Moving onto Chatham or, if you want to get fancy, the “School District of the Chathams’. It rolled out an eye-popping $99,719,590 as its preliminary 26-27 budget figure. This pulls from a general fund tax levy of $82,734,722, a $3,350,639 debt service tax levy and $187,936 state debt service aid. There’s a $1,649,494 adjustment as a result of the rising health benefit costs every District is grappling with, a $3.5M capital reserve withdrawal for facilities and a max travel expenditure of $102,930.
While Chatham shows up in the top half of our ACFR Dashboard those big numbers get more perspective when you bring it down to a per-pupil comparison to the 6 other Districts. The District is 4th of 7 in total per pupil cost, 3rd in total instruction and 4th in total administration.
Now here is where it gets interesting.
The spending priorities appear solid in some areas – 1st in staff training, 2nd in total special education, 1st in resource room, 1st in co-curriculars, 2nd in Guidance and 1st in Transportation – all arguably student centered services.
Yet….
On our seven-district school performance dashboard, Chatham shows more slippage than residents might expect from a district spending at this level in several categories. Chatham shows up last in ELA on the most recent school performance reports, second to last in Math and remains below its pre-pandemic benchmark. ELA growth lands near or below the low-growth threshold, and math growth also remains meaningfully below its pre-COVID level.
It might help to look at the other categories.
Chatham is 2nd out of 7 on Security spending (starting to see a theme here?), 2nd in Custodial services, 3rd on athletics, 6th in textbooks, 5th in improvement of instruction, and dead last on Bilingual Education.
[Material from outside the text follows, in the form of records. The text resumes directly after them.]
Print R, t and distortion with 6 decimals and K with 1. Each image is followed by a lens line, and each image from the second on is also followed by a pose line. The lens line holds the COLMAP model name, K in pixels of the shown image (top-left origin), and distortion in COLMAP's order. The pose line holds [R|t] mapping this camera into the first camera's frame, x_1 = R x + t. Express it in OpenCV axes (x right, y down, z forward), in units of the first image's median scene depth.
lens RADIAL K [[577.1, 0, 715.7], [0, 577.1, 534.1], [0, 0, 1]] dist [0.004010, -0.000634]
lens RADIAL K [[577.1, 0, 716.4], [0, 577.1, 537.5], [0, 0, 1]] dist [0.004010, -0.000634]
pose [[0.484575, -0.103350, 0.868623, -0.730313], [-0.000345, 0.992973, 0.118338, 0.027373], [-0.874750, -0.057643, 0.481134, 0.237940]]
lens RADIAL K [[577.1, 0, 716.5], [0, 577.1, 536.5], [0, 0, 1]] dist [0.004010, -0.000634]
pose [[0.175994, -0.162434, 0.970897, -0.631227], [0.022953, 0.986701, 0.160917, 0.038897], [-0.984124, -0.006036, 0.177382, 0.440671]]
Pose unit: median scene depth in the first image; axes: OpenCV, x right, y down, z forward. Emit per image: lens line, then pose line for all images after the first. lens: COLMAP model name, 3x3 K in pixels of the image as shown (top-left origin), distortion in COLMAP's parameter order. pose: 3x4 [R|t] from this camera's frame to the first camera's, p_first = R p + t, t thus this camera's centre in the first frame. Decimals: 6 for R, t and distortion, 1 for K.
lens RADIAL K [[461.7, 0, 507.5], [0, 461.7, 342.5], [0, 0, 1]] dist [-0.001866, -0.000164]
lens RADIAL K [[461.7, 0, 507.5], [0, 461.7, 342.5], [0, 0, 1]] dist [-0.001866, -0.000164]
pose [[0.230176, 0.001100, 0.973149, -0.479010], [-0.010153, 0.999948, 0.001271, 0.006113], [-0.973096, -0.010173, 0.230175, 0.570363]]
So while the picture is mixed, it offers some clues about what families should ask. Chatham is spending hard in special education, staff training, security, custodial services, and athletics, while ranking lower in textbooks, improvement of instruction, and bilingual education. With math still below pre-COVID levels and growth measures not especially strong, residents have every reason to ask about how well students who fall in the ‘middle’ are being supported and how high funded priorities are decided on.